Exercises to complete:
1 – In the text about finishing NaNo 2012, rewrite the paragraph beginning "But come the next day" as a shorter paragraph that keeps its main facts.
2 – Write a few more paragraphs continuing the text about finishing NaNo 2012, picking up right after its final line.

NaNo 2012 is over.  Not in the sense that, “It’s over when I say it’s over!”, but in the sense that about ten PM last night, I typed “The End” at the bottom of the last chapter of my novel, and that was that.  Everything that’s been said is said, and it’s time to move on.

The novel is finished, there’s no more writing to do . . . and I’m feeling a little lost at the moment.

When I started the chapter last night, I was feeling a touch weepy.  It wasn’t that I had written some heartfelt prose about my characters that left me an emotional shell–no, nothing like that at all.  It was more the realization that I’d come to the end of the story, and I had maybe a couple of thousand words to write, and there was nothing more after that.

After finishing the chapter, and the novel, I felt pretty good.  It’s always a good feeling when you finish writing seventy thousand words into the computer, and there’s a bit of a rush that hits you like a soft breeze on a warm spring days.  It’s a good feeling, and you close your eyes and take in the wonder that is life–

But come the next day–which, if you’re reading this, is now–you start thinking about what’s coming next.  You have editing ahead of you.  You start having thoughts about if you’re going to send your story to a publisher for consideration, or if you’re going to try and self publishing–with each having their own particular issues one needs to hurdle.

But the biggest one comes–well, it comes about now . . .

What’s next, Sunshine?

Source material:

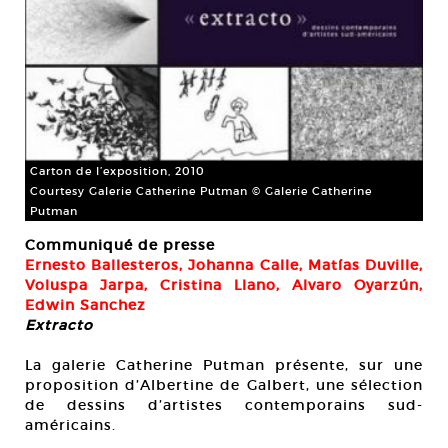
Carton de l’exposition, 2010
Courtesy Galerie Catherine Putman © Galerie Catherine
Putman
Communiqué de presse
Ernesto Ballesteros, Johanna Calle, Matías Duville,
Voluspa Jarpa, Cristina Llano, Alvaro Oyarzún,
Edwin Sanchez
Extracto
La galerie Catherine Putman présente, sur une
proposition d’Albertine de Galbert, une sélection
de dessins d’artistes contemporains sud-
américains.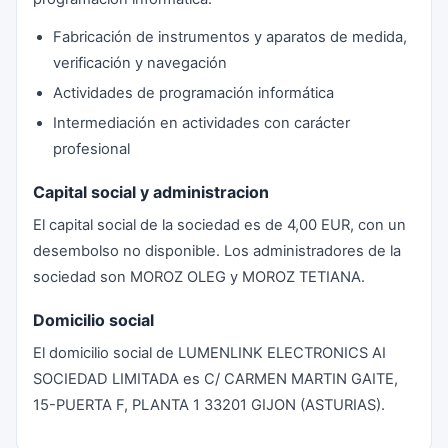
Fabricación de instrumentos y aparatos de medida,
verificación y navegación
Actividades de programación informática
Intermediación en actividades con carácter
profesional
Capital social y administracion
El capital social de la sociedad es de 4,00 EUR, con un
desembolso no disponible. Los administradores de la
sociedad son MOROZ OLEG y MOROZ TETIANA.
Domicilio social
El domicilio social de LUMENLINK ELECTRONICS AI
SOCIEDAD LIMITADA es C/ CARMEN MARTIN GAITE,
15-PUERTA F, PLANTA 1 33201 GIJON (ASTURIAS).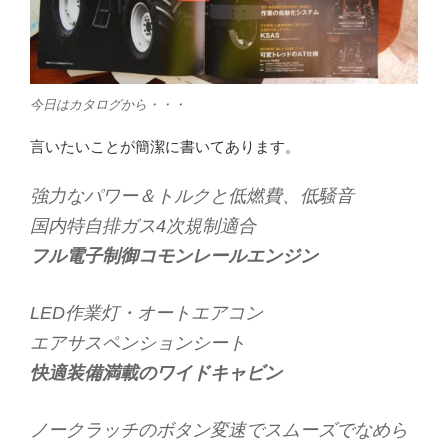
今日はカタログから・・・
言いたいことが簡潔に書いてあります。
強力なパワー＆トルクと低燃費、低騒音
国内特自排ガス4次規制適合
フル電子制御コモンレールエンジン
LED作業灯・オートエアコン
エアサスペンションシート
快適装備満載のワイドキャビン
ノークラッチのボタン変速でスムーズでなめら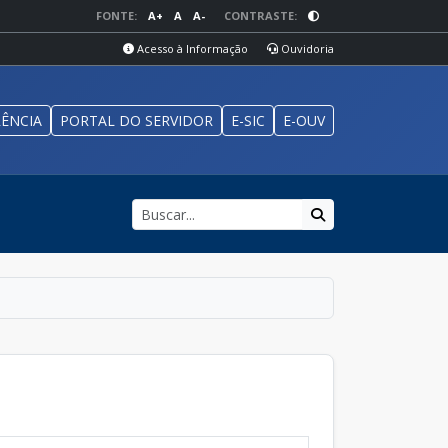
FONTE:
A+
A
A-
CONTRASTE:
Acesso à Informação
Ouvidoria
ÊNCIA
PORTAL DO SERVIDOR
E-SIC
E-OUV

Results by task:
1 – The day after finishing, the writer starts thinking about what comes next. Editing lies ahead. There is also the question of whether to send the story to a publisher or try self-publishing, and each option has its own hurdles.

2 –
I have an idea for a story brewing; hell, I have a few ideas brewing.  There are a couple of things that are pulling me towards writing–but there are also a few things that I want to finish up before moving on to something new.  I mean, it’s great to have a slush pile, but as we know in Northwest Indiana come winter, you gotta clear that slush, or you’re gonna track it into the house.  And right now I have maybe three projects I should get out and get published, but to do that I have to set aside time from writing new material . . .

It’s one or the other, kids.  You gotta do the work, you know?

Doesn’t mean I can’t do other things like prep work while I’m editing a story, or getting it ready for publication.  But I have realized that I need to keep at this game, because as much as I feel like I may be spinning my wheels, I also feel that I’m gaining ground.  This isn’t something I’m doing for a hobby, it’s something that I’m working towards as a career.  Doing it as a hobby is fine, but why not do it for a living?  There are worse jobs, right?  Yep, there are, because I’ve worked them.

It’s never a question of what you’re doing, it’s what’s next?  What do you want to do?  What are you going to work on?  Keep it going, baby, ’cause someone just might be waiting for that story you got bouncing about in the back of your brain–

Only they don’t know it.

Yet.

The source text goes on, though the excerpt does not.